(Task input)
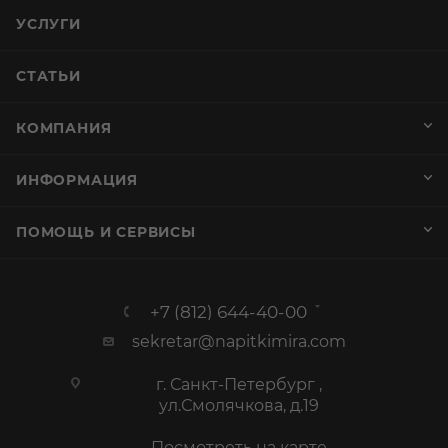
УСЛУГИ
СТАТЬИ
КОМПАНИЯ
ИНФОРМАЦИЯ
ПОМОЩЬ И СЕРВИСЫ
+7 (812) 644-40-00
sekretar@napitkimira.com
г. Санкт-Петербург ,
ул.Смолячкова, д.19
Посмотреть на карте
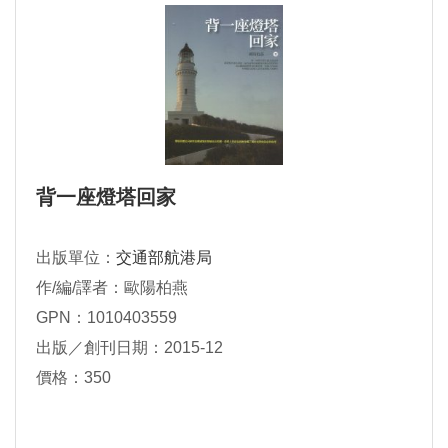
背一座燈塔回家
出版單位：
交通部航港局
作/編/譯者：歐陽柏燕
GPN：1010403559
出版／創刊日期：2015-12
價格：350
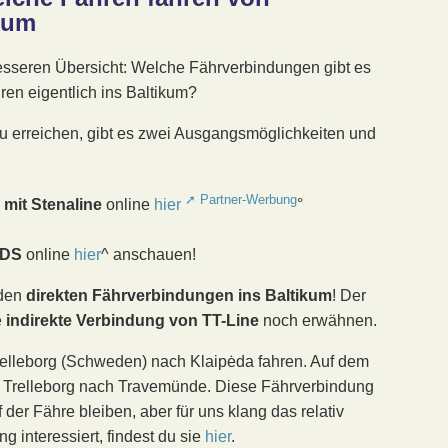
kum
besseren Übersicht: Welche Fährverbindungen gibt es
ren eigentlich ins Baltikum?
 erreichen, gibt es zwei Ausgangsmöglichkeiten und
mit Stenaline
online
hier
°
DFDS
online
hier
^ anschauen!
iden
direkten
Fährverbindungen ins Baltikum
! Der
e
indirekte
Verbindung von TT-Line
noch erwähnen.
relleborg (Schweden) nach Klaipėda fahren. Auf dem
 Trelleborg nach Travemünde. Diese Fährverbindung
 der Fähre bleiben, aber für uns klang das relativ
g interessiert, findest du sie
hier
.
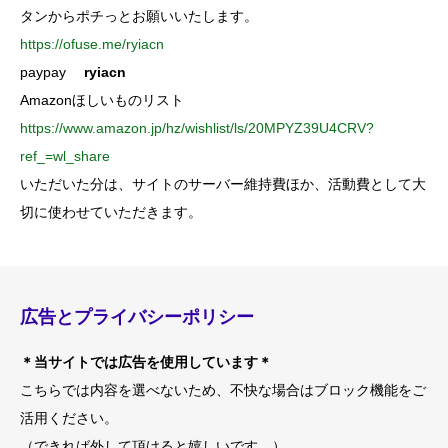
タンからポチっとお願いいたします。
https://ofuse.me/ryiacn
paypay
ryiacn
Amazonほしいものリスト
https://www.amazon.jp/hz/wishlist/ls/20MPYZ39U4CRV?
ref_=wl_share
いただいた分は、サイトのサーバー維持費ほか、活動費として大
切に使わせていただきます。
広告とプライバシーポリシー
＊当サイトでは広告を使用しています＊
こちらでは内容を選べないため、不快な場合はブロック機能をご
活用ください。
（できれば外して頂けると嬉しいです。）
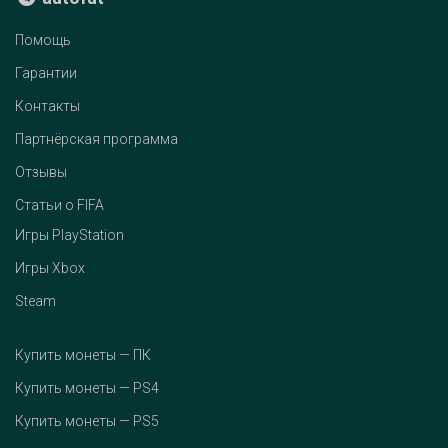
Помощь
Гарантии
Контакты
Партнёрская программа
Отзывы
Статьи о FIFA
Игры PlayStation
Игры Xbox
Steam
Купить монеты — ПК
Купить монеты — PS4
Купить монеты — PS5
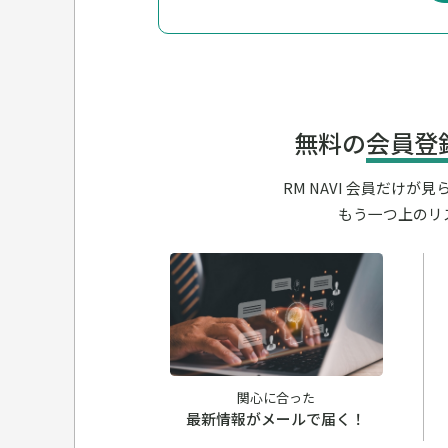
無料の
会員登
RM NAVI 会員だけ
もう一つ上のリ
関心に合った
最新情報がメールで届く！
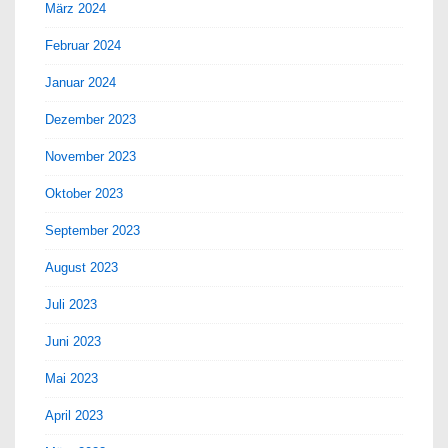
März 2024
Februar 2024
Januar 2024
Dezember 2023
November 2023
Oktober 2023
September 2023
August 2023
Juli 2023
Juni 2023
Mai 2023
April 2023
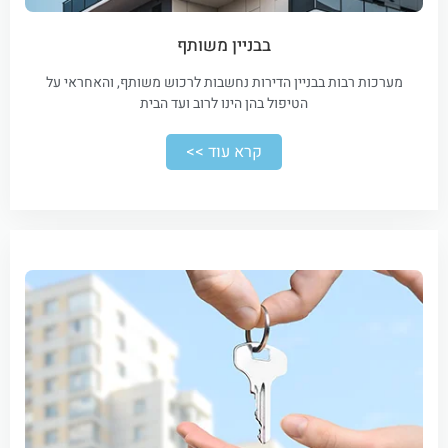
בבניין משותף
מערכות רבות בבניין הדירות נחשבות לרכוש משותף, והאחראי על
הטיפול בהן הינו לרוב ועד הבית
קרא עוד >>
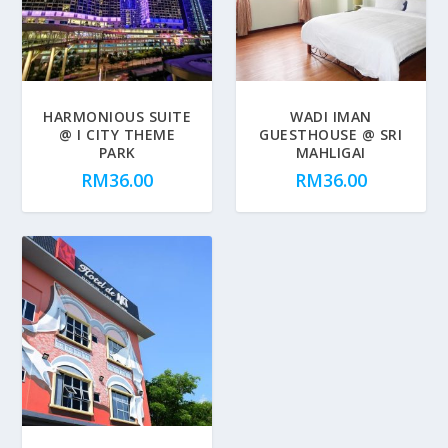
HARMONIOUS SUITE
WADI IMAN
@ I CITY THEME
GUESTHOUSE @ SRI
PARK
MAHLIGAI
RM
36.00
RM
36.00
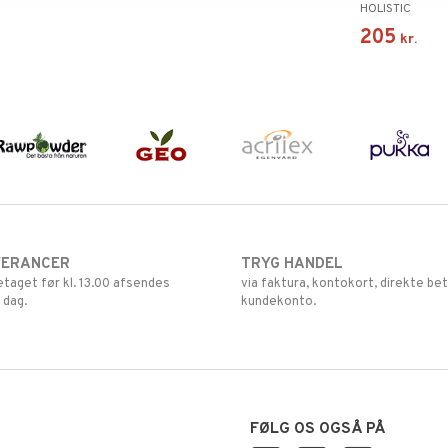
HOLISTIC
205
kr.
VERANCER
TRYG HANDEL
retaget før kl. 13.00 afsendes
via faktura, kontokort, direkte bet
 dag.
kundekonto.
FØLG OS OGSÅ PÅ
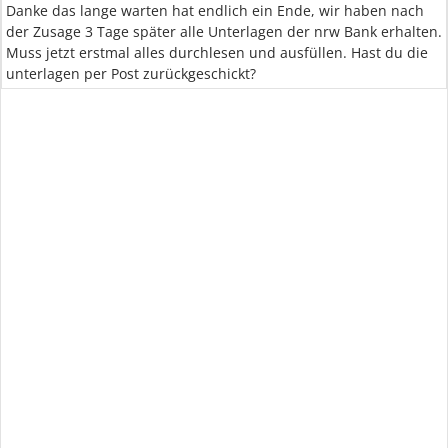
Danke das lange warten hat endlich ein Ende, wir haben nach
der Zusage 3 Tage später alle Unterlagen der nrw Bank erhalten.
Muss jetzt erstmal alles durchlesen und ausfüllen. Hast du die
unterlagen per Post zurückgeschickt?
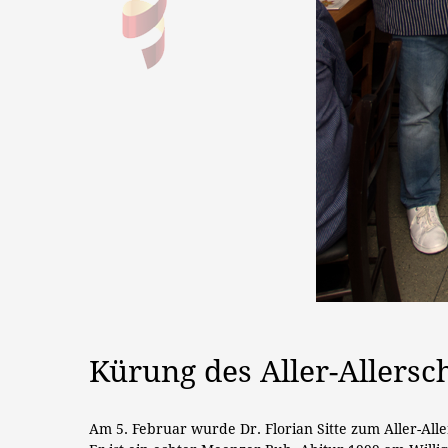
Kürung des Aller-Allersc
Am 5. Februar wurde Dr. Florian Sitte zum Aller-Al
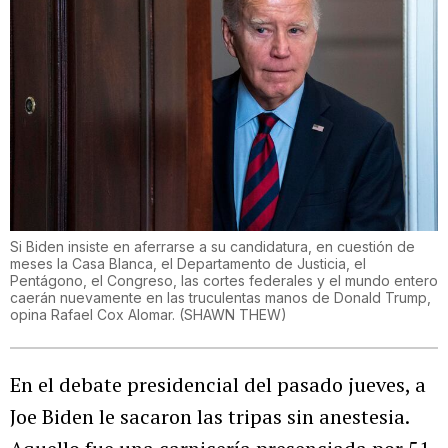
Si Biden insiste en aferrarse a su candidatura, en cuestión de
meses la Casa Blanca, el Departamento de Justicia, el
Pentágono, el Congreso, las cortes federales y el mundo entero
caerán nuevamente en las truculentas manos de Donald Trump,
opina Rafael Cox Alomar.
(
SHAWN THEW
)
En el debate presidencial del pasado jueves, a
Joe Biden le sacaron las tripas sin anestesia.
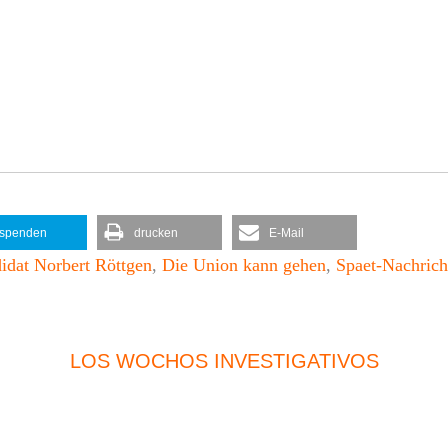
spenden
drucken
E-Mail
dat Norbert Röttgen
,
Die Union kann gehen
,
Spaet-Nachrich
LOS WOCHOS INVESTIGATIVOS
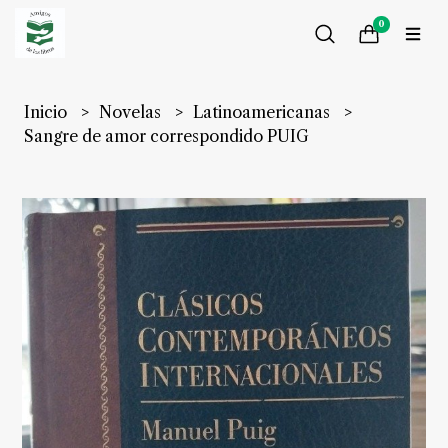
0
Inicio
Novelas
Latinoamericanas
Sangre de amor correspondido PUIG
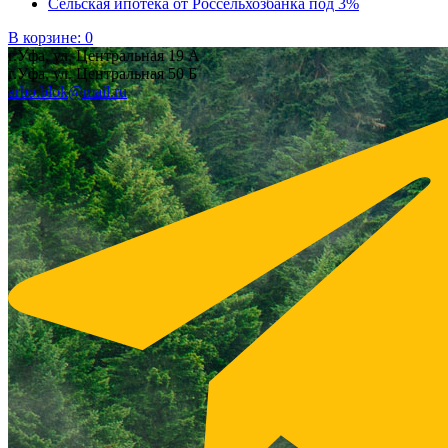
Сельская ипотека от Россельхозбанка под 3%
В корзине:
0
г.Уфа, ул. Центральная 19 А
г.Уфа, ул. Центральная 50 Б
arbo.blok@mail.ru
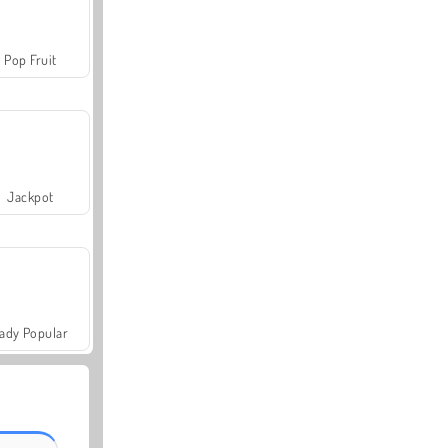
Pop Fruit
Jackpot
ady Popular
(End Task input)
■ Task goal
Render every line of the listing above as a JSON list of strings, one string per line, with blank lines omitted. Leave the picture markers out of the list.

■ Final answer
[
  "УСЛУГИ",
  "СТАТЬИ",
  "КОМПАНИЯ",
  "ИНФОРМАЦИЯ",
  "ПОМОЩЬ И СЕРВИСЫ",
  "+7 (812) 644-40-00",
  "sekretar@napitkimira.com",
  "г. Санкт-Петербург ,",
  "ул.Смолячкова, д.19",
  "Посмотреть на карте",
  "背一座燈塔回家",
  "出版單位：",
  "交通部航港局",
  "作/編/譯者：歐陽柏燕",
  "GPN：1010403559",
  "出版／創刊日期：2015-12",
  "價格：350",
  "kum",
  "besseren Übersicht: Welche Fährverbindungen gibt es",
  "ren eigentlich ins Baltikum?",
  " erreichen, gibt es zwei Ausgangsmöglichkeiten und",
  "mit Stenaline",
  "online",
  "hier",
  "°",
  "DFDS",
  "online",
  "hier",
  "^ anschauen!",
  "iden",
  "direkten",
  "Fährverbindungen ins Baltikum",
  "! Der",
  "e",
  "indirekte",
  "Verbindung von TT-Line",
  "noch erwähnen.",
  "relleborg (Schweden) nach Klaipėda fahren. Auf dem",
  " Trelleborg nach Travemünde. Diese Fährverbindung",
  " der Fähre bleiben, aber für uns klang das relativ",
  "g interessiert, findest du sie",
  "hier",
  ".",
  "タンからポチっとお願いいたします。",
  "https://ofuse.me/ryiacn",
  "paypay",
  "ryiacn",
  "Amazonほしいものリスト",
  "https://www.amazon.jp/hz/wishlist/ls/20MPYZ39U4CRV?",
  "ref_=wl_share",
  "いただいた分は、サイトのサーバー維持費ほか、活動費として大",
  "切に使わせていただきます。",
  "広告とプライバシーポリシー",
  "＊当サイトでは広告を使用しています＊",
  "こちらでは内容を選べないため、不快な場合はブロック機能をご",
  "活用ください。",
  "（できれば外して頂けると嬉しいです。）",
  "Помощь",
  "Гарантии",
  "Контакты",
  "Партнёрская программа",
  "Отзывы",
  "Статьи о FIFA",
  "Игры PlayStation",
  "Игры Xbox",
  "Steam",
  "Купить монеты — ПК",
  "Купить монеты — PS4",
  "Купить монеты — PS5",
  "無料の",
  "会員登",
  "RM NAVI 会員だけ",
  "もう一つ上のリ",
  "関心に合った",
  "最新情報がメールで届く！",
  "März 2024",
  "Februar 2024",
  "Januar 2024",
  "Dezember 2023",
  "November 2023",
  "Oktober 2023",
  "September 2023",
  "August 2023",
  "Juli 2023",
  "Juni 2023",
  "Mai 2023",
  "April 2023",
  "בבניין משותף",
  "מערכות רבות בבניין הדירות נחשבות לרכוש משותף, והאחראי על",
  "הטיפול בהן הינו לרוב ועד הבית",
  "קרא עוד >>",
  "HARMONIOUS SUITE",
  "WADI IMAN",
  "@ I CITY THEME",
  "GUESTHOUSE @ SRI",
  "PARK",
  "MAHLIGAI",
  "RM",
  "36.00",
  "RM",
  "36.00",
  "HOLISTIC",
  "205",
  "kr.",
  "VERANCER",
  "TRYG HANDEL",
  "retaget før kl. 13.00 afsendes",
  "via faktura, kontokort, direkte bet",
  " dag.",
  "kundekonto.",
  "FØLG OS OGSÅ PÅ",
  "Danke das lange warten hat endlich ein Ende, wir haben nach",
  "der Zusage 3 Tage später alle Unterlagen der nrw Bank erhalten.",
  "Muss jetzt erstmal alles durchlesen und ausfüllen. Hast du die",
  "unterlagen per Post zurückgeschickt?",
  "Kürung des Aller-Allersc",
  "Am 5. Februar wurde Dr. Florian Sitte zum Aller-Al",
  "Si Biden insiste en aferrarse a su candidatura, en cuestión de",
  "meses la Casa Blanca, el Departamento de Justicia, el",
  "Pentágono, el Congreso, las cortes federales y el mundo entero",
  "caerán nuevamente en las truculentas manos de Donald Trump,",
  "opina Rafael Cox Alomar.",
  "(",
  "SHAWN THEW",
  ")",
  "En el debate presidencial del pasado jueves, a",
  "Joe Biden le sacaron las tripas sin anestesia.",
  "spenden",
  "drucken",
  "E-Mail",
  "dat Norbert Röttgen",
  ",",
  "Die Union kann gehen",
  ",",
  "Spaet-Nachrich",
  "LOS WOCHOS INVESTIGATIVOS",
  "0",
  "Inicio",
  "Novelas",
  "Latinoamericanas",
  "Sangre de amor correspondido PUIG",
  "Сельская ипотека от Россельхозбанка под 3%",
  "В корзине:",
  "0",
  "г.Уфа, ул. Центральная 19 А",
  "г.Уфа, ул. Центральная 50 Б",
  "arbo.blok@mail.ru",
  "Pop Fruit",
  "Jackpot",
  "ady Popular"
]